_Activity:_
One part of the entries below is wanted: the lines from the one containing "aleación de aluminio de" through the one containing "exclusivos, numa busca". Write those out exactly and nothing else.

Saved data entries
• • • •

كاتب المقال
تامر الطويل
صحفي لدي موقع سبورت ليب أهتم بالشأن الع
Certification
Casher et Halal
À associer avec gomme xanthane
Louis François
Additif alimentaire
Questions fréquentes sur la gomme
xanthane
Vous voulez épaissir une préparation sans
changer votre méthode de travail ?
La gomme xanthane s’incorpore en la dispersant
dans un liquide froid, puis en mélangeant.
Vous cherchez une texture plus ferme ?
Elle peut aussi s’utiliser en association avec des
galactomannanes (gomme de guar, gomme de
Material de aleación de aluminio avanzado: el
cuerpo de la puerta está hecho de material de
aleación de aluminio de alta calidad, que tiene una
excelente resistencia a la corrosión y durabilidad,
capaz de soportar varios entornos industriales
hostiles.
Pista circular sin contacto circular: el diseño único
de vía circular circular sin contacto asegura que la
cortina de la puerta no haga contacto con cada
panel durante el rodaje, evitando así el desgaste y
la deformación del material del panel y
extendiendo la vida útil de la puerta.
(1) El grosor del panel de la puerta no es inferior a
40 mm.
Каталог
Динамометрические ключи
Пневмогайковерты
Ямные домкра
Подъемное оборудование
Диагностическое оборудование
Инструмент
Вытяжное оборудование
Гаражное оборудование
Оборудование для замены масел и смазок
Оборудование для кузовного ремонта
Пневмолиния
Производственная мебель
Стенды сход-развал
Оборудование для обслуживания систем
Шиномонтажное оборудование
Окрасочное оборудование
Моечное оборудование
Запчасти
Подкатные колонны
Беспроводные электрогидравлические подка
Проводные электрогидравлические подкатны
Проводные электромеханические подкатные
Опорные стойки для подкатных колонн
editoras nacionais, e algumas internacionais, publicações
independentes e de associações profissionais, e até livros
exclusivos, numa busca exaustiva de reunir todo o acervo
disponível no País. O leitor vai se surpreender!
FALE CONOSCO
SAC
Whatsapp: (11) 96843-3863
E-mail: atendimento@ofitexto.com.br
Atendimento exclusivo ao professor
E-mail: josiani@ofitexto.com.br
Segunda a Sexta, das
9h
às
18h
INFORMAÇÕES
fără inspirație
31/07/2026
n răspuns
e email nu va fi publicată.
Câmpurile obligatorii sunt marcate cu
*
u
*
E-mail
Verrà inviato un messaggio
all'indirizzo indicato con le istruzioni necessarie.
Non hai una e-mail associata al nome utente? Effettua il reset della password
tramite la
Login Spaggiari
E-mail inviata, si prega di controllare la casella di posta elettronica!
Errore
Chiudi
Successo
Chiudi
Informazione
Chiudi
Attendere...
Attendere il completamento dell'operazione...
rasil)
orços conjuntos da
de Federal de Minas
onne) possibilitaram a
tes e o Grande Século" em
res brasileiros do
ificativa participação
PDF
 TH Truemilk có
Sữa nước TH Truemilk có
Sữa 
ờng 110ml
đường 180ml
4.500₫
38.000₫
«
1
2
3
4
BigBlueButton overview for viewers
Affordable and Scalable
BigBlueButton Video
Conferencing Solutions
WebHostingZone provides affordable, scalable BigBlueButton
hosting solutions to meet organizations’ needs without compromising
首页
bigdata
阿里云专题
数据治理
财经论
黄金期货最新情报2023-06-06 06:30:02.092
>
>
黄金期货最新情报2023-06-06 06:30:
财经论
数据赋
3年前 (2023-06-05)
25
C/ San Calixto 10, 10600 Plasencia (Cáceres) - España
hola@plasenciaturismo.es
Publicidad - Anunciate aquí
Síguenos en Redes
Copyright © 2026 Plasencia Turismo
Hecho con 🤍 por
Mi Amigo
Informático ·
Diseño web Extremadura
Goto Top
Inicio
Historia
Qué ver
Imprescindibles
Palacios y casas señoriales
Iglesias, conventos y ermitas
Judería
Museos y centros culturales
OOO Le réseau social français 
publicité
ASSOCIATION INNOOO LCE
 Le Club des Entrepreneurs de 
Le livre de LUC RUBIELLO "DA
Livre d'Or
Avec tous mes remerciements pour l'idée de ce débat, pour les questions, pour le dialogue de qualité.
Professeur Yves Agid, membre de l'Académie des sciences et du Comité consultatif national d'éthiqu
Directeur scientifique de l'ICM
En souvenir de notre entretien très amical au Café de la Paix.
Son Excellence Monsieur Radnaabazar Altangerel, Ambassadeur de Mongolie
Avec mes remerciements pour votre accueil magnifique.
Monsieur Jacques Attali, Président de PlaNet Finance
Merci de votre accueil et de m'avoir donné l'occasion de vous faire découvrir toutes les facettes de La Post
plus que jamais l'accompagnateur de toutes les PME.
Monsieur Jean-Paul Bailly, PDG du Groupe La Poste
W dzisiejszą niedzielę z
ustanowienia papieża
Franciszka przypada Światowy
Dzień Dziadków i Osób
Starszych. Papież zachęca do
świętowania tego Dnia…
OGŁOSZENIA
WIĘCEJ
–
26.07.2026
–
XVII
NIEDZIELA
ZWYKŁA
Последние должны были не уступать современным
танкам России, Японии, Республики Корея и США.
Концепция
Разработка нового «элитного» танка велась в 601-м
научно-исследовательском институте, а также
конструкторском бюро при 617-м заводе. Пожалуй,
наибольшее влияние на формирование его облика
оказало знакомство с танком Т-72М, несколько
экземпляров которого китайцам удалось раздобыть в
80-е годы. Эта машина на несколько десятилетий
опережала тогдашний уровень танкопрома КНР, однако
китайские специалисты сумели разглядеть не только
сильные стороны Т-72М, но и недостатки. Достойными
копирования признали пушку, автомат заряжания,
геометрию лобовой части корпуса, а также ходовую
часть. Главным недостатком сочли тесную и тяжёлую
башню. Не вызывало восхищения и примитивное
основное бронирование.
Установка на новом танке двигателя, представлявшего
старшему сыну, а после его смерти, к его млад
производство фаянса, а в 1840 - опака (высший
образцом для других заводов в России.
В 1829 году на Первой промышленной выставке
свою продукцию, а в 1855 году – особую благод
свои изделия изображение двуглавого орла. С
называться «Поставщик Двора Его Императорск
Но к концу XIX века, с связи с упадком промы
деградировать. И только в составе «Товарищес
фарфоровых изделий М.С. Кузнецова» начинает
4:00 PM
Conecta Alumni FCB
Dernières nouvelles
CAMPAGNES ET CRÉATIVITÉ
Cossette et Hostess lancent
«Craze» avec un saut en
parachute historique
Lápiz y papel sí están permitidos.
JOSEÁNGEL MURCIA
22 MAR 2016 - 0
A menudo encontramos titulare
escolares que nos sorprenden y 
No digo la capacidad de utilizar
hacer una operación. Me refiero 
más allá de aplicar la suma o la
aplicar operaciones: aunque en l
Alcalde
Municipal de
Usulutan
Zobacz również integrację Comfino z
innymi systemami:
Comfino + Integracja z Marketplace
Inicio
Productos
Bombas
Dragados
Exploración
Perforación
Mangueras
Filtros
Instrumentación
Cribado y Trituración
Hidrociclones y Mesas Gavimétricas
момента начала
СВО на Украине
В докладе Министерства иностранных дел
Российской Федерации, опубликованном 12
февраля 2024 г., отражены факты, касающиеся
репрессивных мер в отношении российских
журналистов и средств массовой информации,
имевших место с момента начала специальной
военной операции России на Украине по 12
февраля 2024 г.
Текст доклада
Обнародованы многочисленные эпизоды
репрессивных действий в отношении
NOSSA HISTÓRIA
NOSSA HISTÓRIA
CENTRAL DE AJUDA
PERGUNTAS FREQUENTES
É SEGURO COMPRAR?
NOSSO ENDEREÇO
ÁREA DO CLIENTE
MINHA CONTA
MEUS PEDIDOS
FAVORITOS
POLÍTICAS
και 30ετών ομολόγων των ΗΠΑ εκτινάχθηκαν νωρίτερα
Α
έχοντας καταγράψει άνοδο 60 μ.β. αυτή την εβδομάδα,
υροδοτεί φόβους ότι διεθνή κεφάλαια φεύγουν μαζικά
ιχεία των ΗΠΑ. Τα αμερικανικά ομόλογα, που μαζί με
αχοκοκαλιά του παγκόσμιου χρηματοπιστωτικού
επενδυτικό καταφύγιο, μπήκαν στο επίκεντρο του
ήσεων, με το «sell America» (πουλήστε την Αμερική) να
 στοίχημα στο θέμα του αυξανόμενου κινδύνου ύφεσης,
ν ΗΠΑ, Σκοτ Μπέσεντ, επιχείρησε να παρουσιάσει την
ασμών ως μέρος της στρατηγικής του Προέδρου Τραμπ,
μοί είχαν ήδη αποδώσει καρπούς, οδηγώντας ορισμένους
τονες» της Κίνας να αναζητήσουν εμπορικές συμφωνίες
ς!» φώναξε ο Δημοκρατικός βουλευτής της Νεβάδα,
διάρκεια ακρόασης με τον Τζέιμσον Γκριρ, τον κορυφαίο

• • • •

_Answer to this exercise:_
aleación de aluminio de alta calidad, que tiene una
excelente resistencia a la corrosión y durabilidad,
capaz de soportar varios entornos industriales
hostiles.
Pista circular sin contacto circular: el diseño único
de vía circular circular sin contacto asegura que la
cortina de la puerta no haga contacto con cada
panel durante el rodaje, evitando así el desgaste y
la deformación del material del panel y
extendiendo la vida útil de la puerta.
(1) El grosor del panel de la puerta no es inferior a
40 mm.
Каталог
Динамометрические ключи
Пневмогайковерты
Ямные домкра
Подъемное оборудование
Диагностическое оборудование
Инструмент
Вытяжное оборудование
Гаражное оборудование
Оборудование для замены масел и смазок
Оборудование для кузовного ремонта
Пневмолиния
Производственная мебель
Стенды сход-развал
Оборудование для обслуживания систем
Шиномонтажное оборудование
Окрасочное оборудование
Моечное оборудование
Запчасти
Подкатные колонны
Беспроводные электрогидравлические подка
Проводные электрогидравлические подкатны
Проводные электромеханические подкатные
Опорные стойки для подкатных колонн
editoras nacionais, e algumas internacionais, publicações
independentes e de associações profissionais, e até livros
exclusivos, numa busca exaustiva de reunir todo o acervo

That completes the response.